İstanbul'dan yazan sayın Dr. Tamer Okuyucu yine bazı sorular sormuş. Hepsinin de geniş okuyucu kitlesinin ilgisini çekeceğini sandığımdan bunları madde madde cevaplamaya çalışacağım.
1. "Karar vermek" ve "karar almak" arasındaki fark nedir? ("Karar almak" biraz daha resmi bir ifadeyi çağrıştırıyor.)
Arada bir fark olduğunu zannetmiyorum. Kaldı ki, sık sık kullanılsa da, "karar almak" ibaresi bence doğru değildir. Türkçede karar alınmaz, verilir. Eski dilde karar "ittihaz edilir"di. İttihaz ahz'dan gelir ve edinmek, kabul etmek, almak demektir. Bugünkü yanlış kullanım bence hem bu Arapça kökenli fiilin harfiyen Türkçeye çevrilmesinden hem de bazı Batı dillerinin ifade tarzını taklit etmekten kaynaklanmaktadır. Nitekim, Fransızcada "rendre une décision" (bir karar vermek) dendiği gibi, "prendre une décision" (bir karar almak) da denir ve, okuyucumuzun parantez içinde ileri sürdüğünün tam aksine, "rendre une décision" daha bir resmiyet taşır. İngilizcede de "to render a decision" (bir karar vermek) denebileceği gibi, "to take a decision" (bir karar almak) da denebilir ve burada da ikincisi daha teklifsiz bir ifade tarzıdır. Ben iyi yazarlarımızdan hiçbirinin "karar almak" tabirini kullandığını görmedim. Gerek yetkili merciler gerekse şahıslar bir şeye karar verirler: "Meclis falanca milletvekilinin dokunulmazlığının kaldırılmasına karar verdi", "Mahkeme sanığın idamına karar verdi", "Hükümet afyon ekme yasağını kaldırmaya karar verdi", "Nihal kızını Amerikan kolejinde okutmaya karar verdi", vs.

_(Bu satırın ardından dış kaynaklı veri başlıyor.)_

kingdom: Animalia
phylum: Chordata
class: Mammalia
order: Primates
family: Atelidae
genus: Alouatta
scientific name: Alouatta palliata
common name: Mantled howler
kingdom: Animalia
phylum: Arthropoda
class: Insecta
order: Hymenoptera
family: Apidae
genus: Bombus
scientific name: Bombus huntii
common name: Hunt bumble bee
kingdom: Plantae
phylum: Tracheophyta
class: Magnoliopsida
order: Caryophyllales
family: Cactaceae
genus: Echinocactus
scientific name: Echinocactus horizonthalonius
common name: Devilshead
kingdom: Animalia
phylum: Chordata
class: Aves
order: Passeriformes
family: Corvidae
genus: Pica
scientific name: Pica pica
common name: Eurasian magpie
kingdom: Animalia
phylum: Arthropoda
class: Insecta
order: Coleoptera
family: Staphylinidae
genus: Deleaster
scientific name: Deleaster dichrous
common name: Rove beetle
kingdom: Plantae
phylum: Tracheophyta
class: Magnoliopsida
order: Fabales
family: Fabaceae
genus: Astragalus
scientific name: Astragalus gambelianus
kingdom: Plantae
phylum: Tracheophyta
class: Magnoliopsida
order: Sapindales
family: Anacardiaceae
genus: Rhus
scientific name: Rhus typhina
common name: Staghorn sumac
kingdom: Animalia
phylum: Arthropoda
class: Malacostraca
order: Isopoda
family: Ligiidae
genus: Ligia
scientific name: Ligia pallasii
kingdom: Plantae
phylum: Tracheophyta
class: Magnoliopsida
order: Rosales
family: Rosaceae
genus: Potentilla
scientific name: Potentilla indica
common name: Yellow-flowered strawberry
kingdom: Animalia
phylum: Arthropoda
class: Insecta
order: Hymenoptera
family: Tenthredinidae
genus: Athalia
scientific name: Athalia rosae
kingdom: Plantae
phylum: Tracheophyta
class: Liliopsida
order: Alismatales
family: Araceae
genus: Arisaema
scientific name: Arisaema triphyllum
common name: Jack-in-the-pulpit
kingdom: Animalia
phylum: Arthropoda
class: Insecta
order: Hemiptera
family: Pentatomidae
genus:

2. Çoğul öznenin geçmiş zaman fiilinde iki türlü ifade var: YAPMIŞTILAR/YAPMIŞLARDI ve YAPARDILAR/YAPARLARDI. İkinci tür ifadenin kullanımı daha yaygın. Ama ilki yanlış mı?
Sorunuza kesin bir cevap veremeyeceğim, çünkü ben gramerci değilim. Ama ben şahsen hep ikinci şekli yani üçüncü şahıs çoğul ekinin değil de üçüncü şahıs zaman ekinin sona geldiği şekli kullanırım. Ve sanıyorum yaygın tercih de bu yoldadır. Ama incelediğim bazı fiil çekimi cetvellerinde, daha yaygın şekillerden hiç bahsedilmeden sadece "sevmiştiler", "severdiler", "seviyorsalar", "sevmeliymişler" şekilleri verilmiş. Ben "sevmişlerdi", "severlerdi", "seviyorlarsa" demeyi tercih ederim. Ama "sevmeliymişler", "sevmelilermiş" den daha çok hoşuma gider. Belki de doğrusu şahıs eklerinin sona gelmesidir. Çünkü çoğul üçüncü şahıs dışındaki bütün çekimlerde kural budur: yapmıştım, yapmıştın, yapmıştı, yapmıştık, yapmıştınız, yapmıştılar. Ama bana kalırsa en iyisi iki çekimi de doğru saymak ve kişisel beğeni ve ahenk duygusuna göre birini veya ötekini seçmektir.
3. "Adam HEMEN iki metre boyundaydı" ve "Adam HEMEN HEMEN iki metre boyundaydı" derken, hemen'in tek ve duble kullanımı neyi değiştiriyor?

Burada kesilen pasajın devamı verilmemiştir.